Python script for mobile platforms -- suggested?

Robert Dailey rcdailey at gmail.com
Fri Oct 19 18:15:25 EDT 2007


On 8/14/07, Jay Loden <python at jayloden.com> wrote:
>
> XML is first and foremost a machine-parseable language, and a human-readable one second ;) I don't think this is particularly hard to read, but then I work with XML configuration files on a daily basis at work, so I may just be a terrible person to ask...
>
> I'm not sure I agree that you're not using XML as it was intended; you're mixing data and presentation, but it's still a document containing data. That's what XHTML is, and what the XML document definitions like OOXML are all about. Anyway, that's neither here nor there. My question would be a much simpler "why is this XML?".
>
> XML makes sense when you need a structured document, and sometimes that makes sense for configuration options or defining a structure, but it's not clear why you'd need it here. Is this something you're intending to make editable by the end user? If you're willing to replace it with Python scripts instead of XML documents, it sounds like maybe you're not worried about letting users edit the menus.
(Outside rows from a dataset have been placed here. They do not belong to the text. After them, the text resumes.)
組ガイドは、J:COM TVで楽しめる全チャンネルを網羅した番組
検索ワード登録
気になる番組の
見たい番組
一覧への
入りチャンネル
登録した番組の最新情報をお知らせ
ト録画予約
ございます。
If so, why not code the menus direct into the main C++ code? This would be faster, unless you need to frequently edit these menus.
>
> I think the best thing to do would be to take a step back and ask what it is that you're trying to do as the end result. What are your requirements; can you expect that Python will be installed already? Is the choice between parsing XML once with C++ or having to ship a Python interpreter with associated overhead? Once you have a set of requirements and determine what's most important to you it should make it easier to pick a solution. For instance, on a mobile device, you might simply not have the spare cycles that embedding a python interpreter would require versus a lightweight lib like TinyXML. Similarly, you'd have to ask yourself if the data is always static, or if you have a need for dynamic content (i.e. embedded scripting) within the menu definition.
>
> -Jay
>

Well, Ideally the python script would have a series of callback
methods that are triggered when specific predefined events occur in
that menu. For example, when the user presses the LEFT key, a callback
should be executed in the python script to perform various tasks. So
you'd do something like:

def OnKeyLeft():
    # Do something here...
    pass

However, I think the root of the problem is that I'm editing text
files directly to modify the look and feel of menus. Ideally, I'd have
a tool that allows a user to visually create a menu by interactively
creating controls and assigning them properties through a GUI
interface. However, in my specific case I was unable to make a tool
due to time restrictions.

I could, at the very least, use wxPython to make this tool, which
would output menu definitions in XML (which will be non-human readable
or editable), or perhaps even binary for quicker parsing by the game.